§ **ACTIVITIES**:
- 1) Please translate this sentence from the forum post into Spanish: "Hot water is mixed with crushed malt or malts in a mash tun."
- 2) Write out the part of the forum post starting with "The first step, where" and going on through "grains as possible.".

§ **READING TEXT**:
Reputation: 959
I have a stuck at my project and cannot get over this difficulty. I want some help from others to give me a solution for this issue:
I have a string and inside of that string there are some token texts which I want to get them out manually and put them into an array list of string. The final result could have two array list, one of normal texts and the other is of token texts. Below is a sample of string which contains some token surrounded by open tag "[[" and close tag "]]".
The first step, where the wort is prepared by mixing the starch source with hot water, is known as [[Textarea]]. Hot water is mixed with crushed malt or malts in a mash tun. The mashing process takes around [[CheckBox]], during which the starches are converted to sugars, and then the sweet wort is drained off the grains. The grains are now washed in a process known as [[Radio]]. This washing allows the brewer to gather [[DropDownList]] the fermentable liquid from the grains as possible.

§ **AVAILABLE DATA**:
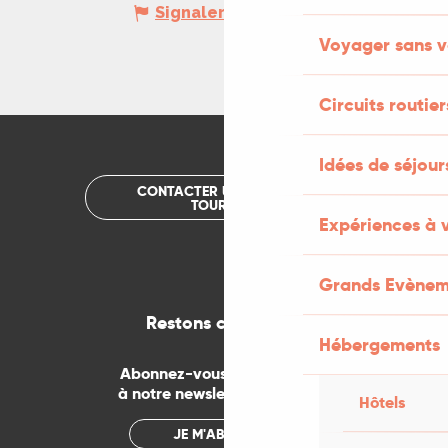
Signaler une erreur
Voyager sans v
Circuits routier
Idées de séjou
CONTACTER UN OFFICE DE
TOURISME
Expériences à 
Grands Evènem
Restons connectés
Hébergements
Abonnez-vous gratuitement
à notre newsletter mensuelle
Hôtels
JE M'ABONNE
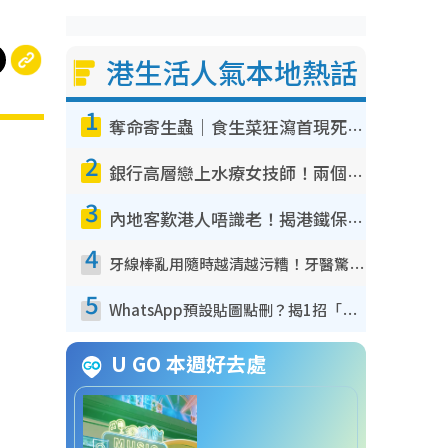
港生活人氣本地熱話
1
奪命寄生蟲｜食生菜狂瀉首現死者！疫潮惡化錄1.8萬宗病例 揭洗菜3大謬誤
2
銀行高層戀上水療女技師！兩個月借128萬驚覺「沉船」沉落火海 揭背後疑似邪教操控賣淫
3
內地客歎港人唔識老！揭港鐵保鮮級冷氣 港人求放過：咪投訴
4
牙線棒亂用隨時越清越污糟！牙醫驚揭盲目過戶細菌恐致蛀牙：呢種先係日常真保養
5
WhatsApp預設貼圖點刪？揭1招「反向操作」還原簡潔介面 附3步實測教學
U GO 本週好去處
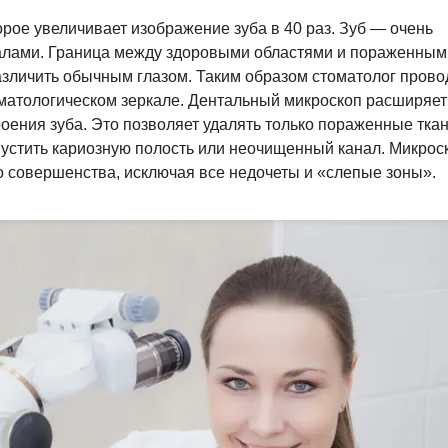
рое увеличивает изображение зуба в 40 раз. Зуб — очень
налами. Граница между здоровыми областями и пораженным
различить обычным глазом. Таким образом стоматолог прово
оматологическом зеркале. Дентальный микроскоп расширяет
оения зуба. Это позволяет удалять только пораженные ткан
пустить кариозную полость или неочищенный канал. Микрос
о совершенства, исключая все недочеты и «слепые зоны».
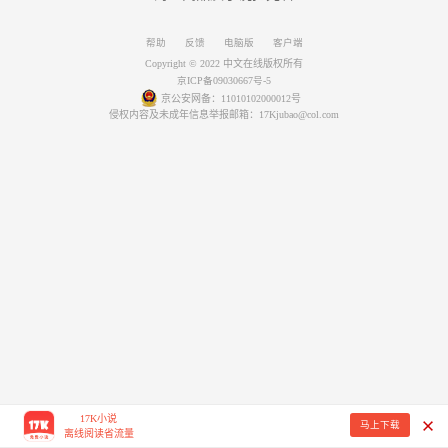
帮助
反馈
电脑版
客户端
Copyright © 2022 中文在线版权所有
京ICP备09030667号-5
京公安网备：11010102000012号
侵权内容及未成年信息举报邮箱：17Kjubao@col.com
17K小说
马上下载
离线阅读省流量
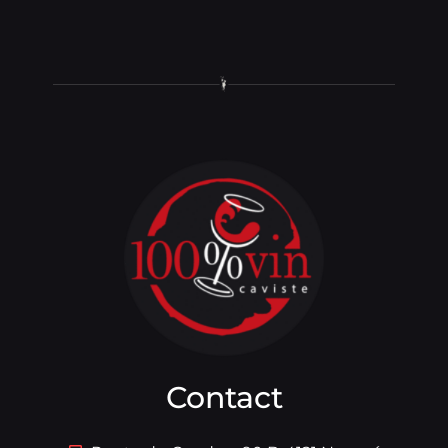
Contact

§ **RESPONSES TO THE TASKS**:
- 1) El agua caliente se mezcla con malta o maltas trituradas en una cuba de maceración.

- 2)
The first step, where the wort is prepared by mixing the starch source with hot water, is known as [[Textarea]]. Hot water is mixed with crushed malt or malts in a mash tun. The mashing process takes around [[CheckBox]], during which the starches are converted to sugars, and then the sweet wort is drained off the grains. The grains are now washed in a process known as [[Radio]]. This washing allows the brewer to gather [[DropDownList]] the fermentable liquid from the grains as possible.